It sure is an eye-opener to see what spending less now can do to your bottom line later on down the road. Opt for a cheaper car, and you may be able to retire earlier than you had planned. Shell out less on nights out with pals, and you can have that rainy-day fund you've been meaning to set up. Easy to say, hard to commit to, I know. But these facts should get you motivated. If you're saving for a short-term goal, such as a home down payment or an emergency fund, you want your money to be super safe. That means a money market or savings account, CD, or T-bill. Currently, you can earn about a 5 percent annual rate of return. That may not sound like much, but here's how it will add up:
Save $100 a month, and you'll have $6,829 in five years.
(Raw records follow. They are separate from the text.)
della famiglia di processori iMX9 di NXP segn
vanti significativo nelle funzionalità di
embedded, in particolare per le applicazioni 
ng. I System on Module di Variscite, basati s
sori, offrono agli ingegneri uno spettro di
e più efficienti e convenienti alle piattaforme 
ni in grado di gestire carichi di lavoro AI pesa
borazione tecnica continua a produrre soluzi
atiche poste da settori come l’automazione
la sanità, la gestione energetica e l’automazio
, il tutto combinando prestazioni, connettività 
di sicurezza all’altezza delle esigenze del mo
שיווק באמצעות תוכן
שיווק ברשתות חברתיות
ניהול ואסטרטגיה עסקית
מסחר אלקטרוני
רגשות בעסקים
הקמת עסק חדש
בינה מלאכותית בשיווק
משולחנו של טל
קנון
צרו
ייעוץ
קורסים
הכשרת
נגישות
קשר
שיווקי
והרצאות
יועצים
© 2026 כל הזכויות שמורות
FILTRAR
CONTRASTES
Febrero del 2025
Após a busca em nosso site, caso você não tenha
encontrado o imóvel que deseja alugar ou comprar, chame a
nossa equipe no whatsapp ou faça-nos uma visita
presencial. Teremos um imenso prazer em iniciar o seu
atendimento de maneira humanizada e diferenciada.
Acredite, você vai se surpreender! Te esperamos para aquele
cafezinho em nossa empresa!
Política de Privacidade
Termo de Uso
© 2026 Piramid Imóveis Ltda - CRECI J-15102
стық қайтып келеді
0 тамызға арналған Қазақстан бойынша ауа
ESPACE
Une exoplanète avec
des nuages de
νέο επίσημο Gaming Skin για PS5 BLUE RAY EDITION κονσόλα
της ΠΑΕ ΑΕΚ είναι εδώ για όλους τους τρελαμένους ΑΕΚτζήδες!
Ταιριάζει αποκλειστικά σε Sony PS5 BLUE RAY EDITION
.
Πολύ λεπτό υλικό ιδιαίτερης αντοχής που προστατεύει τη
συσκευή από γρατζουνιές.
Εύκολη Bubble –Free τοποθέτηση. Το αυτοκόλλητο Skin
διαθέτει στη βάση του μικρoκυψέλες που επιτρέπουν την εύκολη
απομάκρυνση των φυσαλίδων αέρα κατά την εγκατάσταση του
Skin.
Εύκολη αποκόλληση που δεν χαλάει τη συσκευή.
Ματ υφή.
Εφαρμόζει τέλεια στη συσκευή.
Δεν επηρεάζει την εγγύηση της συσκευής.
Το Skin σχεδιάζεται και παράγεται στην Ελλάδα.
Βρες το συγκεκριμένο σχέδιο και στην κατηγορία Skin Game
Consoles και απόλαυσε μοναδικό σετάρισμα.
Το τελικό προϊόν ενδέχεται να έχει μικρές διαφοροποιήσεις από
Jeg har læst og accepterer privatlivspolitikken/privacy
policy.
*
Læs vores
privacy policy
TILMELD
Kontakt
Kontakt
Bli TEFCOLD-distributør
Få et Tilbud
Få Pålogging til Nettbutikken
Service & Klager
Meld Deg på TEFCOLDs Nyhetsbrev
Save $250 a month, and you'll have $17,072 in five years.
Save $1,000 a month, and you'll have $68,289 in five years.
For longer-term goals, such as retirement, your money belongs in stocks or mutual funds, which offer the best odds for growth over time. (Remember, you won't touch the money for another 10, 20, or 30 years.) An 8 percent average annualized gain is a reasonable expectation. This is how it will grow:
Save $100 a month, and you'll have $59,295 in 20 years and $150,030 in 30 years.
Save $250 a month, and you'll have $148,237 in 20 years and $375,074 in 30 years.
Save $1,000 a month, and you'll have $592,947 in 20 years and $1.5 million in 30 years.